PAGE TEXT Block Start
Yesterday I saw a notice on LinkedIn that stuck in my heart and made me think about all the “What ifs…” of life. You know, the positive side of the many moments in life that turn out well, as in “What if I/we/they hadn’t done that?”
For me, this “What if” memory triggered by the LinkedIn note was special. It was one of those unexpected moments when a bit of joy creeps into your day and makes you stop and reflect, and helps you overcome all the “If onlys…”.
Here is an excerpt from the message:
“Sharing with you all that I am a best-selling published Children’s book author with my first book now available! This book started as a Tall Tales Speech in my first year in Toastmasters. The tale was so inspirational and fun to tell that I knew it needed to be a children’s book. It reached number 6 on Amazon for winter activity books on launch day!
It is my mission to inspire and help to build confidence in young children and adults through coaching and building skills in sport.”
It goes without saying that publishing a book and getting it listed on Amazon day #1 is quite an accomplishment, as in “What if I hadn’t taken that Toastmasters course?” Or “What if I hadn’t taken the leap from the inspiration of the talk to write the book?” Either of those would be enough to fulfill a “What if?”
For me, however, there is a much more personal “What if?” in this story, the part that brings some tears to my eyes. You see, my “What if” has to do with the reality that this best-selling author is in fact a cancer survivor, a colleague and most important will always be a personal inspiration.
I won’t go into all the details of their journey because although I know this person has always acknowledged their survivorship, they also do not define their life by that survivorship alone.
However, just like so many of you who read this blog and are either cancer survivors yourselves, a loved-one and/or caregiver of a cancer survivor, or support those with cancer and cancer survivors, our “What ifs?” gives us the encouragement to help others celebrate their “What ifs”. We need to share our “What ifs” because it is those moments that make us who we are.
You see, this “new author” had reached out to me a number of years ago because they had a lump. I was concerned that—at the time—the treatment for the suspected type of cancer was just evolving and getting both the diagnosis and the treatment correct was critical to taking advantage of that new and complex knowledge. The odds of a successful journey, in my opinion, rested on getting the basic diagnostics and treatment done in line with what we knew to be most effective at the time.
There were barriers, such as an HMO that wasn’t exactly excited at the prospect of one of their insureds traveling and being treated at a major cancer center. In another one of those special “What ifs?” the HMO agreed that it was the best approach for the patient’s treatment.
That part of the story worked out well: the diagnosis was confirmed by the major center with the best expertise to treat the cancer; treatment was agonizing and successful; and survival was the outcome.
I don’t know all the details of that survival however I do know that my friend turned out to be an inspiration to others who faced similar journeys. They were athletic and participated in strenuous events, again inspiring others. Their outlook on life certainly hasn’t dimmed, notwithstanding I suspect the moments that all of us face as we deal with our own “What if’s.”
Now, here is a message that has filled my heart with joy and my eyes with tears as I read it (and again as I write this). And I know that there will be children who will read this author’s book and have their hearts filled with happiness and inspiration as well.
So today that is my “What if?” as in “What if we had not had those initial conversations? What if she had not gotten the best diagnostics and treatment from the outstanding physicians and cancer center, which really did have the needed expertise to treat her illness as best we knew at that moment? What if that HMO hadn’t let her get her care out of network? What if she hadn’t persevered through the complications of that treatment to maintain her wonderful outlook on life?”
PAGE TEXT Block End
AVAILABLE DATA Block Start
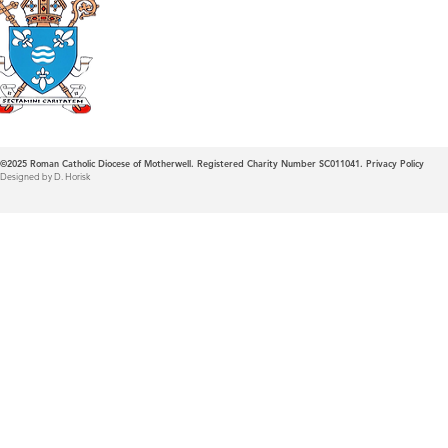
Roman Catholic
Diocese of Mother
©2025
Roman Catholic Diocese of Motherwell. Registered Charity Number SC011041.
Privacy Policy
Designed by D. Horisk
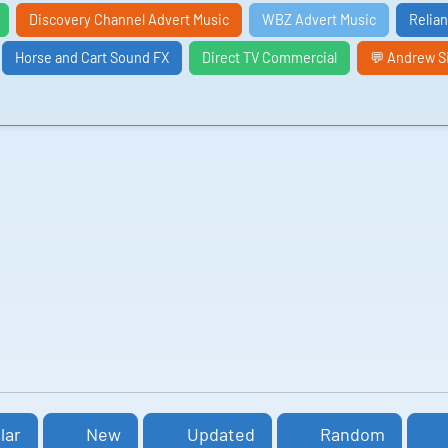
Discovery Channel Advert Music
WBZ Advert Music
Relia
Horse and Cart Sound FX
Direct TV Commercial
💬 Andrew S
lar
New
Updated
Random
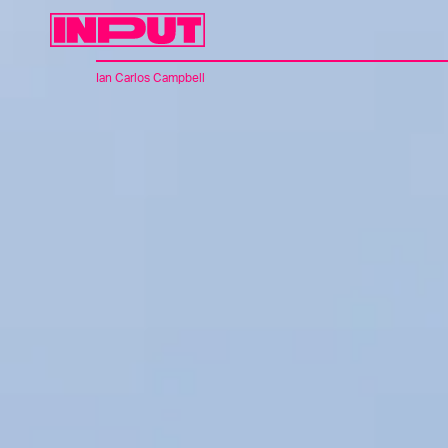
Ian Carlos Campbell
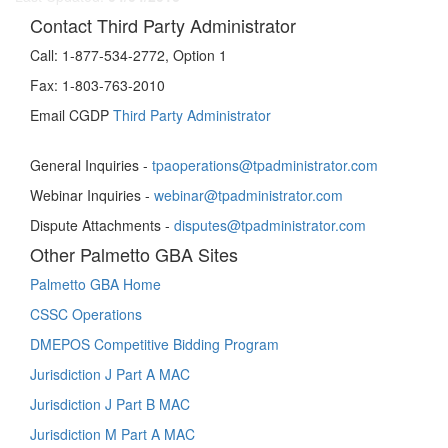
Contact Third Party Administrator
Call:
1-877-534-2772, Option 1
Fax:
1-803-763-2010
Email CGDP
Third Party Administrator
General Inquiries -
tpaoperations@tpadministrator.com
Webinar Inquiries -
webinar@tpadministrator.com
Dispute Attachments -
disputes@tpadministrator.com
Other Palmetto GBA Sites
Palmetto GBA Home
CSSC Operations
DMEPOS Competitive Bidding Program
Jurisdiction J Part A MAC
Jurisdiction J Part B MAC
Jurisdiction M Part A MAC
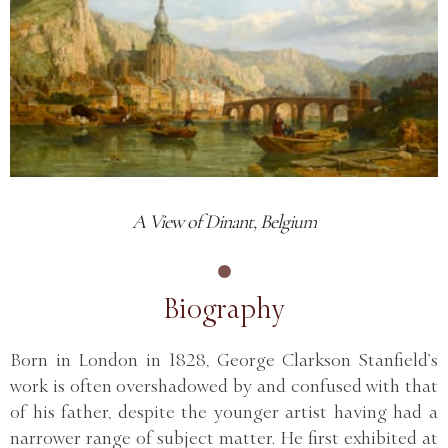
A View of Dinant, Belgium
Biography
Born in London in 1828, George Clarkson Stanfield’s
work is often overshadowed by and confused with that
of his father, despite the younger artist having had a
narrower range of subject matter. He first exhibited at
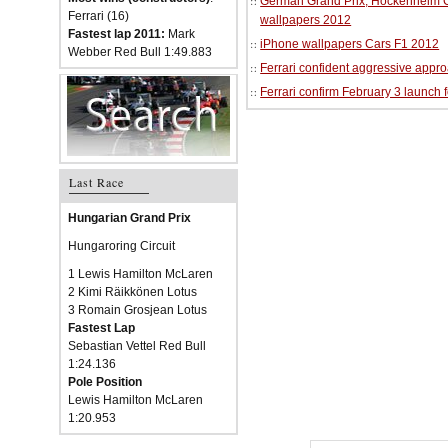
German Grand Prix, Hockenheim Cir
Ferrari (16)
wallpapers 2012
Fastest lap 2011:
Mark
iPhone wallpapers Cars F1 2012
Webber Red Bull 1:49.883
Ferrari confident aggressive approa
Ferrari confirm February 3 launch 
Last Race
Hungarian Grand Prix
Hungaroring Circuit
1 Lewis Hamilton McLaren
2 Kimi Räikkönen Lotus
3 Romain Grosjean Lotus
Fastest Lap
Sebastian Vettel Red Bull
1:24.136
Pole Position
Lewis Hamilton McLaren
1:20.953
AVAILABLE DATA Block End
## TASKS FOR THIS EXERCISE
**a)** In the post about "What ifs," what ranking did the book reach on Amazon on launch day?
**b)** Copy the post word for word between "For me, however, there" and "a personal inspiration.", inclusive.

## PROBLEM SOLUTIONS
**a)** Number 6 on Amazon for winter activity books.

**b)**
For me, however, there is a much more personal “What if?” in this story, the part that brings some tears to my eyes. You see, my “What if” has to do with the reality that this best-selling author is in fact a cancer survivor, a colleague and most important will always be a personal inspiration.